10. Isto é o Direito. E a Política? Pois bem, importa analisar politicamente a carta de José Sócrates. No fundo, o que José Sócrates faz é recusar o exercício de um direito pessoal – o direito de exigir a aplicação da medida coactiva menos gravosa para a sua liberdade. A pulseira electrónica nasceu por inspiração de António Costa para humanizar a aplicação de medidas coactivas e penas. José Sócrates vem, agora, dizer que a pulseira é a despersonificação, a desumanização!
11. O mais relevante, e que os leitores devem reter, é o seguinte: José Sócrates tem um plano na cabeça. Na cabeça de José Sócrates, desde o início do ano, está a ideia da irreversibilidade da prisão preventiva. Então, Sócrates teve de encontrar uma estratégia que utilizasse a prisão preventiva em seu benefício. E encontrou-a: converter-se numa vítima política. Aplicar a estratégia e os métodos da política ao processo penal. O que nos leva a uma interrogação: o que leva José Sócrates a preferir o julgamento popular, o julgamento mediático – ao julgamento estritamente jurídico feito nos tribunais? Para nós, a resposta é simples: José Sócrates acha que é mais fácil ganhar no campo político, no campo mediático – do que no campo jurídico. Porque será? Bom, isso já é com José Sócrates – e o leitor poderá formular o juízo que lhe aprouver, em consciência e liberdade.
12. De facto, é curioso notar que José Sócrates e os seus advogados são muito assertivos na comunicação social, muito violentos com os procuradores e com os jornalistas nos jornais e nas televisões – mas são muito suaves, redondos e pouco clarividentes nas alegações que dirigem ao Tribunal. Porquê? Por uma razão: porque apostam no julgamento político e mediático –e por esta via, condicionar o processo jurídico.
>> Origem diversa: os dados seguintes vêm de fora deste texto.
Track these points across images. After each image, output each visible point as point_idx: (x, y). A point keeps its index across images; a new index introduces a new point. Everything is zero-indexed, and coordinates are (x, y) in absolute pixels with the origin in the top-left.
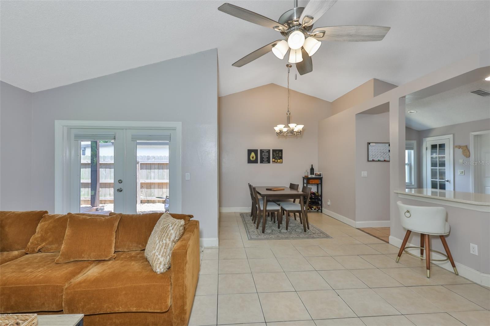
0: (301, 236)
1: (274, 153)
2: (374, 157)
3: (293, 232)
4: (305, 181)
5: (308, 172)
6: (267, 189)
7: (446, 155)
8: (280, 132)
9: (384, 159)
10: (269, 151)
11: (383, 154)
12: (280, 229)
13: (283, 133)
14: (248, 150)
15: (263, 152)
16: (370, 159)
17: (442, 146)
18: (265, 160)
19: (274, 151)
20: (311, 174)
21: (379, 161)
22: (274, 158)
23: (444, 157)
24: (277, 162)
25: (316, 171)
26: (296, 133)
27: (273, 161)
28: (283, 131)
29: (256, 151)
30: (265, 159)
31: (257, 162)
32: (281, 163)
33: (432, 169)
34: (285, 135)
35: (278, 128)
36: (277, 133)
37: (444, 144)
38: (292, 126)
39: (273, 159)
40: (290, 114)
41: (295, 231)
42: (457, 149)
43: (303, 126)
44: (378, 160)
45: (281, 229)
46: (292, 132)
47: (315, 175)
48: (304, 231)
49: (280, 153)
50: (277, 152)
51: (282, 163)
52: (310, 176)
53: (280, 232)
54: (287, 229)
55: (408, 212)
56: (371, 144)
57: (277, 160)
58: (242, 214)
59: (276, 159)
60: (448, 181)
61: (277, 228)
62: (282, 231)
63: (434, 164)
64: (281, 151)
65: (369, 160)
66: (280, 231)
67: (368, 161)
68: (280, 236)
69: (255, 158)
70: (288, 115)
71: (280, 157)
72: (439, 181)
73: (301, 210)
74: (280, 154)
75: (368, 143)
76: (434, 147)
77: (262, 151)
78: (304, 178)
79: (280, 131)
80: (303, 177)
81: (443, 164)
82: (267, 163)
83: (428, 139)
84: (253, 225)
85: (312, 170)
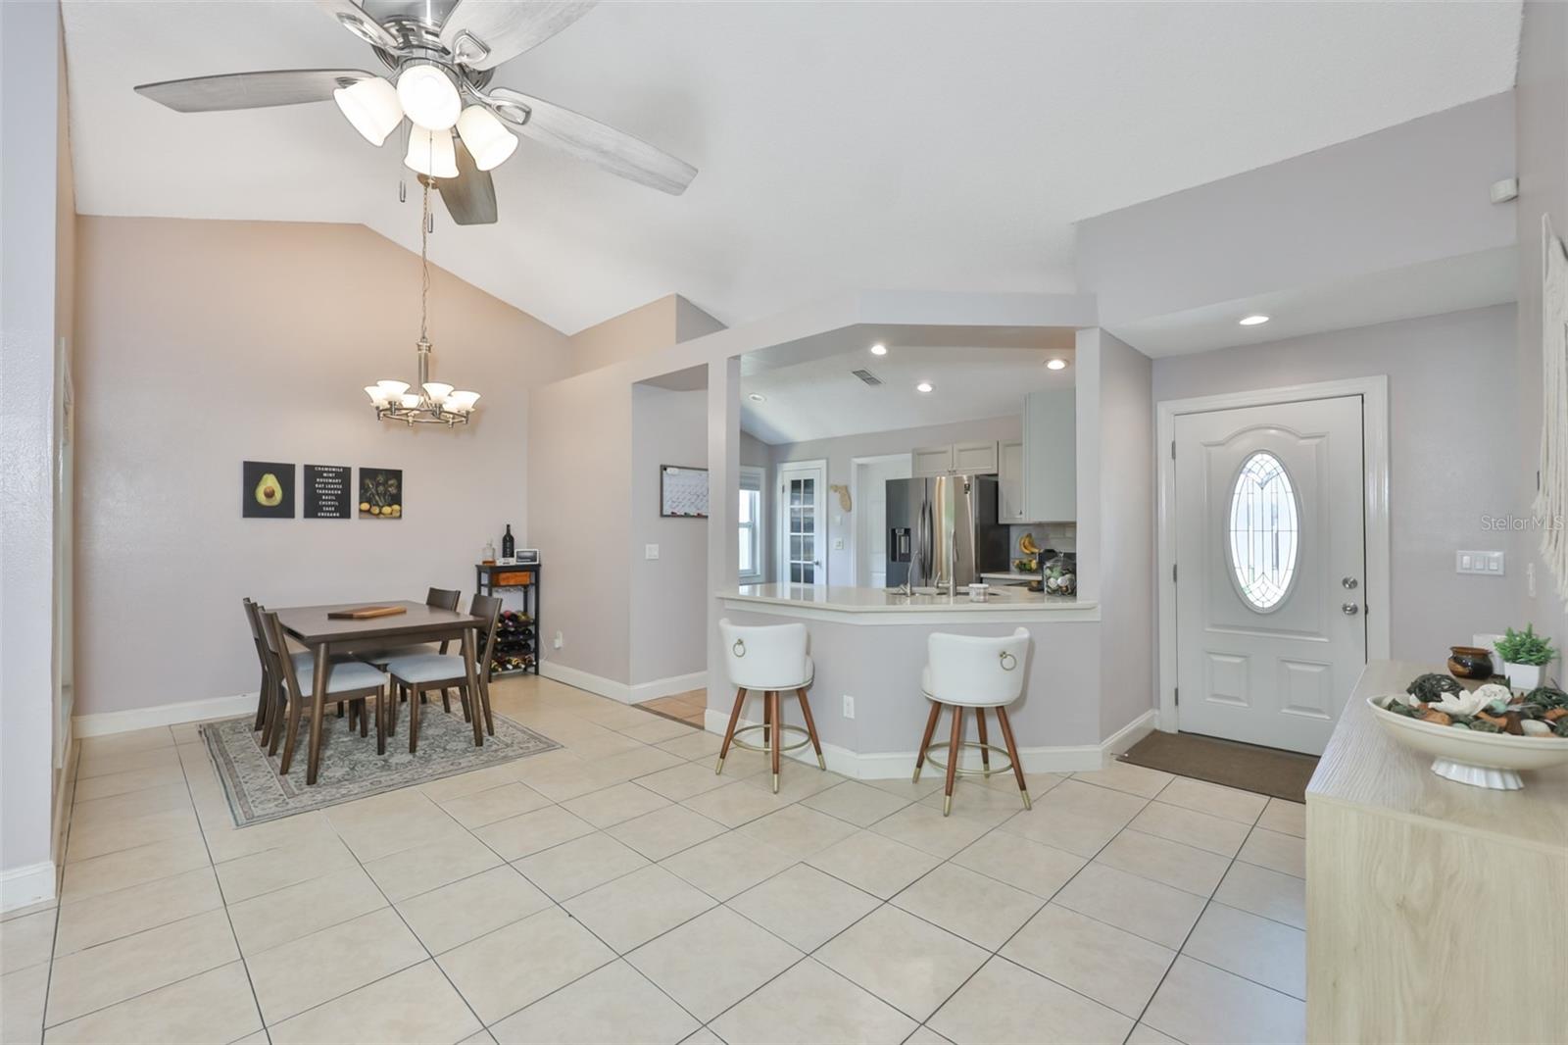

13. E o calendário até joga a favor de José Sócrates: a acusação é conhecida até Novembro (podendo ser antes) e as eleições serão em Setembro ou início de Outubro. Ou seja: José Sócrates poderia não ser acusado e, nesse cenário, viria em força para a campanha eleitoral, sendo recebido em apoteose pelo povo socialista; se se confirmar a acusação, vamos ter José Sócrates a fazer-se de vítima política todos os dias, condicionando a agenda de António Costa. Evidente! Porque José Sócrates, mal ou bem, julga que com o PS no Governo – tudo será diferente. E que os novos ventos voltarão a soprar em seu socorro!
14. Daí que não podemos deixar de ligar esta cartinha de José Sócrates com a proposta de António Costa de proteger os titulares de cargos políticos de acusações ou aplicação de medidas coactivas (é verdade que a medida desapareceu do programa eleitora do PS – pudera! Costa tinha mesmo de a esconder…). Ora, sabendo José Sócrates desta intenção do PS, ele só poderia mesmo pretender continuar em prisão preventiva – ele tem de aguentar o discurso da vitimização política até Setembro/Outubro! Até às eleições. Porquê?
15. Pois bem, o leitor (atento!) já percebeu: para José Sócrates criar uma narrativa que venha a legitimar a mudança do Código do Processo Penal por parte dos socialistas, com o único propósito de criar uma justiça para políticos e uma justiça para os restantes cidadãos. E criar um ambiente que seja propício a uma absolvição de José Sócrates!
16. Em suma, José Sócrates, com a singela cartinha ao “JN”, condiciona António Costa. É um condicionamento fortíssimo, quase (se não mesmo!) chantagem. Se José Sócrates for inocente ou não existir prova bastante contra o socialista, deverá ser absolvido – mas através de um processo jurídico, segundo os trâmites legais. Até agora, a actuação do Ministério Público tem plena cobertura legal. Já os joguinhos políticos de Sócrates e seu advogado…enfim, querem a justiça política. É uma opção.